Wok for 1,000Ethical Food & Drink News & Features
Main image credit: Kris Kirkham
On Tuesday 30 October, celebrity chef Jeremy Pang – along with a team of helpers – will descend upon London’s iconic Borough Market to make 4,000 dumplings, 700 Hong Kong Noodle Stir Fries and 700 litres of Massaman Curry in just 4 hours, for over 1,000 people living within London’s homeless community and anyone facing food poverty.
The event is in support of Plan Zheroes, a food donation platform for donating or accessing great surplus food, supporting your local community, reducing food waste and helping the environment.
Reaching out to gather such quantities of surplus food from the capital’s wide and varying mix of eateries is no easy task, but it’s one Jeremy is determined to pull together. He’ll be aided by his School of Wok team from the Asian cookery school, which he founded in London’s Covent Garden.
Food waste in the UK
Jeremy was shocked into taking action after discovering the devastating amount of consumable food that is thrown away every day across the UK.
A recent report by wrap.org.uk says 4.2 million tons of food that could have been consumed in Britain is binned each year, which is the equivalent of 24 meals a month for the average British household.
Jeremy is now campaigning to highlight what can be achieved in just a few hours when a dedicated team of people come together to help others.
‘For me Wok for 1,000 has two purposes: firstly to deliver a delicious and memorable meal to the homeless people of London, and secondly to encourage everyone to do a little something to support others within the local community, because if we all take small steps to make a difference – big changes will happen.’
Small steps for big changes
Social responsibility is very much at the heart of this year’s Wok for 1,000 – in particular corporate social responsibility. Companies across London and the UK have been invited to book a table, roll up their sleeves and encourage staff to do their bit in preparing food on the day. This for Jeremy is a vital ingredient that’s central to the wider message of of Wok for 1,000.

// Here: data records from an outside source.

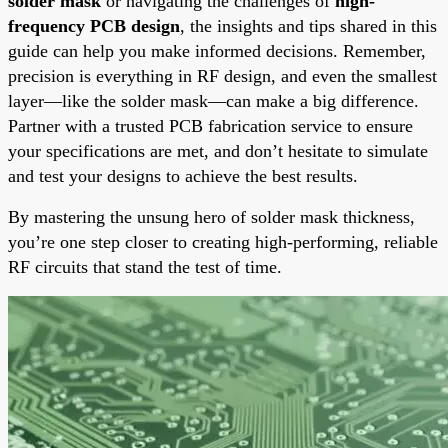
solder mask
or navigating the challenges of
high-
frequency PCB design
, the insights and tips shared in this
guide can help you make informed decisions. Remember,
precision is everything in RF design, and even the smallest
layer—like the solder mask—can make a big difference.
Partner with a trusted PCB fabrication service to ensure
your specifications are met, and don’t hesitate to simulate
and test your designs to achieve the best results.
By mastering the unsung hero of solder mask thickness,
you’re one step closer to creating high-performing, reliable
RF circuits that stand the test of time.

‘The buzz and satisfaction from physically doing something to help others is honestly immeasurable. I cannot put into words how good it feels to go home after the event itself and reflect, thinking there are so many people out there enjoying a hot meal they might not have had and what that would mean to them. It’s incredible. And in reality, very few of us actually get the chance to have that feeling, but experience it once and I guarantee it’s actually rather addictive. Ultimately that’s the inspiration behind my campaign for us all to take small steps for big change within our local communities.’
Surplus veg ideas
Alongside the social message, Jeremy has whipped up some easy and quick-prep recipes for people to enjoy. They make use of surplus leftovers, helping households save a little money while addressing the wider problem of edible food waste and its long-term environmental impacts.
PROPER VEGGIE BURGER
Give a new lease of life to those leftover Sunday roast vegetables that never taste quite as good the next day. Alternatively, Jeremy has a few ideas up his sleeve about to how to use up extra vegetables and uneaten cooked meat creatively. ‘Chop it all up nice and fine; add light soy sauce, sesame oil and a pinch of sugar; mix; wrap in a spring roll, a wonton or a gyoza. Delicious.’
LEFTOVER CURRY SOUP
Curry is one of those rare foods, along with cold pizza, that always tastes better the next day. This meal uses those leftovers to create a delicious broth: the perfect base for a tasty noodle soup.
ASIAN THAI BEEF SALAD
For Jeremy, ‘an alternative idea for repurposing a Sunday roast beef is slicing it thinly and using for an Asian Beef Salad, with chopped pak choi, soy, mirin, sesame and olive oil dressing. Traditional English dishes don’t have to remain in the same genre as leftovers, so don’t be afraid to try something different. Braise those bamboo shoots, bung in some black beans, stir in that soy and lettuce – eat and enjoy!’